París y otras zonas en alerta máxima en Francia

El aumento de los niveles de transmisión forzó a París a cerrar todos los bares por completo, esto es, “los establecimientos cuya actividad principal es la venta de bebidas alcohólicas” desde el 6 de octubre. La medida, que vino tras una reducción de horario hasta las 10 p.m., está vigente hasta el 19 de este mes.

“Hay un riesgo cuatro veces mayor de contagio de COVID-19 cuando has estado en un bar en los días anteriores”, ha defendido el ministro de Sanidad francés. El cierre de bares viene contemplado en el sistema del Gobierno galo para las zonas en máxima alerta, aquellas que superan una incidencia de 250 casos por 100.000 habitantes en siete días (y otros dos indicadores más). En la ciudad de París, esta tasa es actualmente de 423. Además de la capital y sus suburbios, hay varios territorios más en este nivel, entre ellos Marsella y Lyon. Este miércoles Emmanuel Macron ha anunciado un toque de queda entre 9 p.m. y 6 a.m. en la región parisina y otras ocho áreas y anticipará a esta hora el cierre de restaurantes.

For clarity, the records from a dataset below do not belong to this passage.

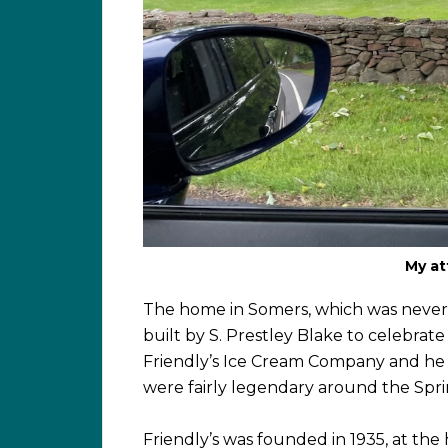
My at
The home in Somers, which was never ac
built by S. Prestley Blake to celebrat
Friendly’s Ice Cream Company and he an
were fairly legendary around the Spri
Friendly’s was founded in 1935, at the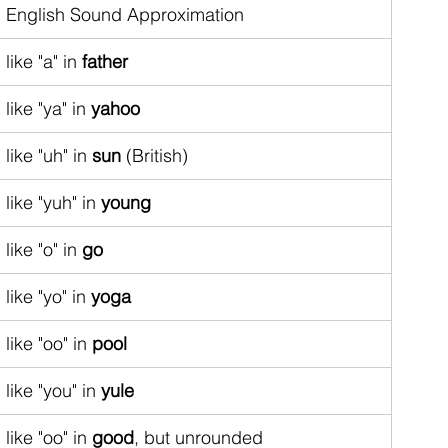
English Sound Approximation
like "a" in 
father
like "ya" in 
yahoo
like "uh" in 
sun
 (British)
like "yuh" in 
young
like "o" in 
go
like "yo" in 
yoga
like "oo" in 
pool
like "you" in 
yule
like "oo" in 
good
, but unrounded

Cuando París entró en máxima alerta, las autoridades permitieron que los restaurantes –establecimientos que venden comida como actividad principal– permanecieran abiertos en horarios habituales si cumplían un protocolo sanitario: respetar la distancia de al menos un metro con el objetivo de “reducir la densidad de personas en un espacio cerrado para limitar la aerosolización”, la obligación de llevar mascarilla mientras no se sirvan platos, un máximo de seis personas por mesa y un libro de registro en la entrada para facilitar las tareas de rastreo. El Gobierno reculó así en lo decretado solo unos días antes, cuando ordenó el cierre de los restaurantes en Marsella, provocando una ola de protestas de hosteleros y tensiones entre el ayuntamiento marsellés y el Ejecutivo. 

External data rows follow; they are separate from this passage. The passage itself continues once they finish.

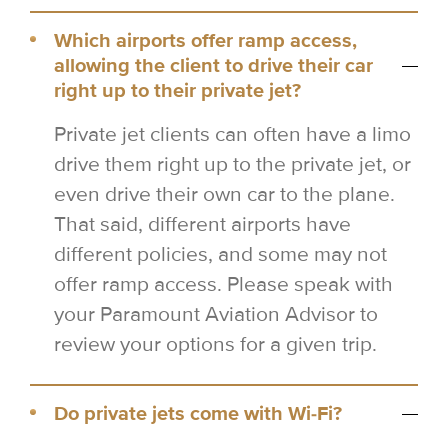
Which airports offer ramp access,
allowing the client to drive their car
right up to their private jet?
Private jet clients can often have a limo
drive them right up to the private jet, or
even drive their own car to the plane.
That said, different airports have
different policies, and some may not
offer ramp access. Please speak with
your Paramount Aviation Advisor to
review your options for a given trip.
Do private jets come with Wi-Fi?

Las nuevas reglas han sido polémicas. Como en Bélgica, han generado confusión sobre lo que es un bar y un restaurante, con varios establecimientos que son una combinación de ambos, como los cafés. El Gobierno los diferencia por su número de registro comercial, y precisó que los bares “que ofrecen la venta de bebidas como accesorio de la comida pueden permanecer abiertos”. Muchos, además, se han preguntado el porqué de la distinción. El ministro de Sanidad los diferenció en septiembre, sugiriendo que en los bares no es tan fácil cumplir las pautas de comportamiento como en los restaurantes, donde la gente permanece sentada.

A todo ello se suma el profundo descontento del sector de la hostelería, uno de los más afectados por la crisis. Los hosteleros han redoblado la presión tras dos meses con la persiana bajada en primavera y se han reunido con el Gobierno para evitar un nuevo cierre. La organización patronal Unión de Industrias y Oficios Hosteleros (Umih) alerta de una situación “extremadamente crítica” y estima que para diciembre de 2020, el 15% de los cafés, hoteles, restaurantes y discotecas pueden cerrar. Calculan que cerca de 200.000 personas pueden quedarse en paro. Según los medios franceses, el sector hostelero emplea a casi un millón de personas en el país galo en 168.000 restaurantes y 38.800 bares o cafés, así como miles de hoteles y clubes nocturnos.